**DIRECTIVE**
Transcribe exactly the lines from the one holding "sans hésiter l" to the end of the data below, including both of those lines and no others.

Transcribed page contents:
-- -- --

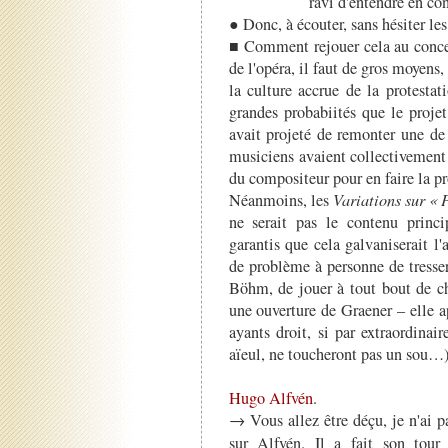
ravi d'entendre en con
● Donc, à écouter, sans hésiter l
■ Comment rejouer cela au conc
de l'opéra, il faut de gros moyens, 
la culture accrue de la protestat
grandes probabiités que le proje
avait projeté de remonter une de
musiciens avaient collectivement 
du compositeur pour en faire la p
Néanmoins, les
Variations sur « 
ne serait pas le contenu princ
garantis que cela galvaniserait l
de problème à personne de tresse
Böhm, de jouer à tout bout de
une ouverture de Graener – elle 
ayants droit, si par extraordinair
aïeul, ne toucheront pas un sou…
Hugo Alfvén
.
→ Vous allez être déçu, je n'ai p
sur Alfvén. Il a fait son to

-- -- --

**RESPONSE FOR THIS EXERCISE**
● Donc, à écouter, sans hésiter l
■ Comment rejouer cela au conc
de l'opéra, il faut de gros moyens, 
la culture accrue de la protestat
grandes probabiités que le proje
avait projeté de remonter une de
musiciens avaient collectivement 
du compositeur pour en faire la p
Néanmoins, les
Variations sur « 
ne serait pas le contenu princ
garantis que cela galvaniserait l
de problème à personne de tresse
Böhm, de jouer à tout bout de
une ouverture de Graener – elle 
ayants droit, si par extraordinair
aïeul, ne toucheront pas un sou…
Hugo Alfvén
.
→ Vous allez être déçu, je n'ai p
sur Alfvén. Il a fait son to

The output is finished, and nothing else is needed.